Provisions in the defense bill also authorize the Coast Guard to maintain the current contract for three heavy icebreakers and to award contracts for construction of up to three more.

It also authorizes $745 million for construction of another icebreaker.

As with the authorization for the Nome port, the approvals in the Coast Guard bill do not appropriate construction funds but Congress has now invested in icebreakers in three consecutive years with the $555 million that is intended to fully-fund the second new icebreaker.

The first new icebreaker in decades was funded in 2019 and is expected to be complete in 2024 with the second coming a couple years later.

Murkowski said in a prepared statement that she’s proud of the recent progress that’s been made to strengthen the country’s security presence in the Arctic.

“The authorization of additional polar security cutters in the final NDAA is significant and a sign that we are moving in the right direction,” Murkowski said.

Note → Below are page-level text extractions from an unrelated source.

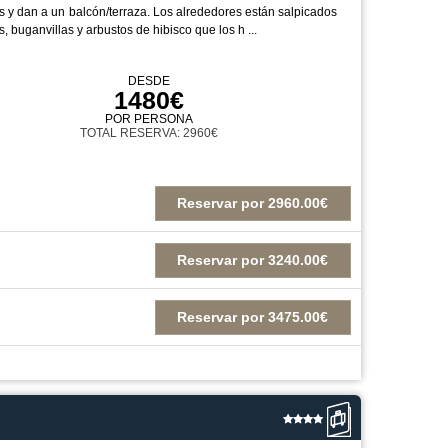
s y dan a un balcón/terraza. Los alrededores están salpicados
, buganvillas y arbustos de hibisco que los h ...
DESDE
1480€
POR PERSONA
TOTAL RESERVA: 2960€
Reservar
por
2960.00€
Reservar
por
3240.00€
Reservar
por
3475.00€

Currently, the country’s only heavy icebreaker — the 43-year-old Polar Star — does most of its work on the other end of the world, returning to its homeport of Seattle each summer for maintenance and repairs. It breaks ice and escorts supply vessels to access the National Science Foundation’s McMurdo Station research center in Antarctica.

This year, however, limitations on Antarctic research activities stemming from the pandemic have turned the Polar Star north and it will spend much of the winter off the coast of Western Alaska.

Sullivan has routinely noted his frustration that the Polar Star doesn’t primarily operate off of Alaska and emphasized that the new cutters should not only work around the state, but also call it home.

“Just putting icebreakers in Seattle because current icebreakers are in Seattle to me makes no sense,” Sullivan said.